Almost all said they benefited from having had the time and freedom to discover and pursue their personal interests, giving them a head start on figuring out their career preferences and developing expertise in relevant areas. 70% also said “the experience enabled them to develop as highly self-motivated, self-directed individuals,” Gray notes on his blog.
What stood out, he adds, is that “many more said they felt their social experiences were better than they would have had in school.” 69% were “clearly happy with their social lives,” he says, and made friends through such avenues as local homeschooling groups, organized afterschool activities, church, volunteer or youth organizations, jobs, and neighbours. In particular, “they really treasured the fact that they had friends who were older or younger, including adults. They felt this was a more normal kind of socializing experience than just being with other people your age.”
Overall, 83% of the respondents had gone on to pursue some form of higher education.

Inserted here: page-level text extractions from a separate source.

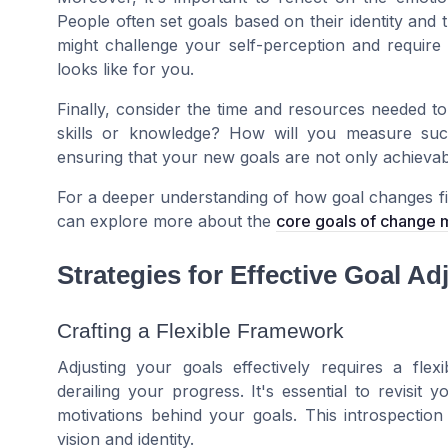
People often set goals based on their identity and 
might challenge your self-perception and require
looks like for you.
Finally, consider the time and resources needed to
skills or knowledge? How will you measure succ
ensuring that your new goals are not only achievabl
For a deeper understanding of how goal changes f
can explore more about the
core goals of change
Strategies for Effective Goal A
Crafting a Flexible Framework
Adjusting your goals effectively requires a fl
derailing your progress. It's essential to revisit 
motivations behind your goals. This introspectio
vision and identity.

Almost half of those had either completed a bachelor’s degree or higher, or were currently enrolled in such a program.
Several themes emerged: Getting into college was typically a fairly smooth process for this group; they adjusted to the academics fairly easily, quickly picking up skills such as class note-taking or essay composition; and most felt at a distinct advantage due to their high self-motivation and capacity for self-direction. “The most frequent complaints,” Gray notes on his blog, “were about the lack of motivation and intellectual curiosity among their college classmates, the constricted social life of college, and, in a few cases, constraints imposed by the curriculum or grading system.”
The range of jobs and careers was very broad—from film production assistant to tall-ship bosun, urban planner, aerial wildlife photographer, and founder of a construction company—but a few generalizations emerged. Compared to the general population, an unusually high percentage of the survey respondents went on to careers in the creative arts—about half overall. Similarly, a high number of respondents (50% of the men and about 20% of the women) went on to science or technology careers.
What Gray found most striking is the complete absence of “the typical person who gets an MBA and goes on to become an accountant or middle manager in some business. People with these educational backgrounds don’t go on to bureaucratic jobs. They do work in teams, but where there is a more democratic relationship within the team.”
Where to find out more
It is not an easy journey to go on, and one has to consider the legal implications of taking your child out of school. This post doesn’t even touch on all the steps you have to go through to start. But, for us, seeing the difference in Malaika’s anxiety levels already, it is worth the effort.